Proposed Rule     Final Rule

Comprehensive Ecosystem-Based Amendment 3 (CE-BA 3) (under development)

This amendment originally had several actions that were removed and placed in other amendments. There is one action remaining in CE-BA3; Action 1 considers improvements to bycatch and discard reporting in fisheries for snapper grouper, coastal migratory pelagic, dolphin/wahoo, and golden crab by adopting standards in the Atlantic Cooperative Statistics Program bycatch module.

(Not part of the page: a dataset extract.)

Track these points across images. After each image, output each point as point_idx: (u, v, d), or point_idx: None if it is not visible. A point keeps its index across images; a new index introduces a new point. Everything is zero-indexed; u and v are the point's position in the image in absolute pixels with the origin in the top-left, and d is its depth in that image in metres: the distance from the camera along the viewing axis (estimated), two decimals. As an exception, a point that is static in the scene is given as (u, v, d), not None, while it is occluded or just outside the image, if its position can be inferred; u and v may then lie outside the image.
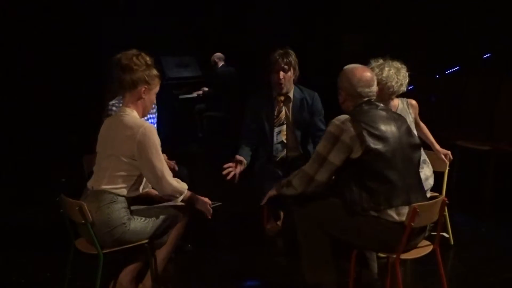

There are three actions in the amendment:

  • Alternative 1: No Action.

  • Alternative 2.  Require that commercial vessels with:  a Commercial Atlantic Dolphin Wahoo Permit, a Spanish Mackerel Commercial Permit, King Mackerel Commercial Permit and a King Mackerel Commercial Gillnet Permit; for-hire vessels with a Charter/Headboat Permit for Dolphin/Wahoo, Charter/Headboat Permit for Coastal Migratory Pelagics (CMP); and private recreational vessels if fishing for dolphin/wahoo or CMP species in the EEZ, if selected, shall use observer coverage, logbooks, electronic logbooks, video monitoring, or any other method deemed necessary to measure bycatch by the National Marine Fisheries Service (NMFS).

  • Alternative 3.  Implement mandatory observer coverage as described by the ACCSP standards.

    • Sub-alternative 3a.  Snapper-Grouper

    • Sub-alternative 3b.  Coastal Migratory Pelagics

    • Sub-alternative 3c.  Dolphin Wahoo

    • Sub-alternative 3d.  Golden Crab

At the March 2013 Council meeting the Council requested an analysis from NOAA General Counsel to identify how the South Atlantic Council is meeting its bycatch requirements under the MSA. The Council is expected to receive this analysis at the December 2013 Council meeting.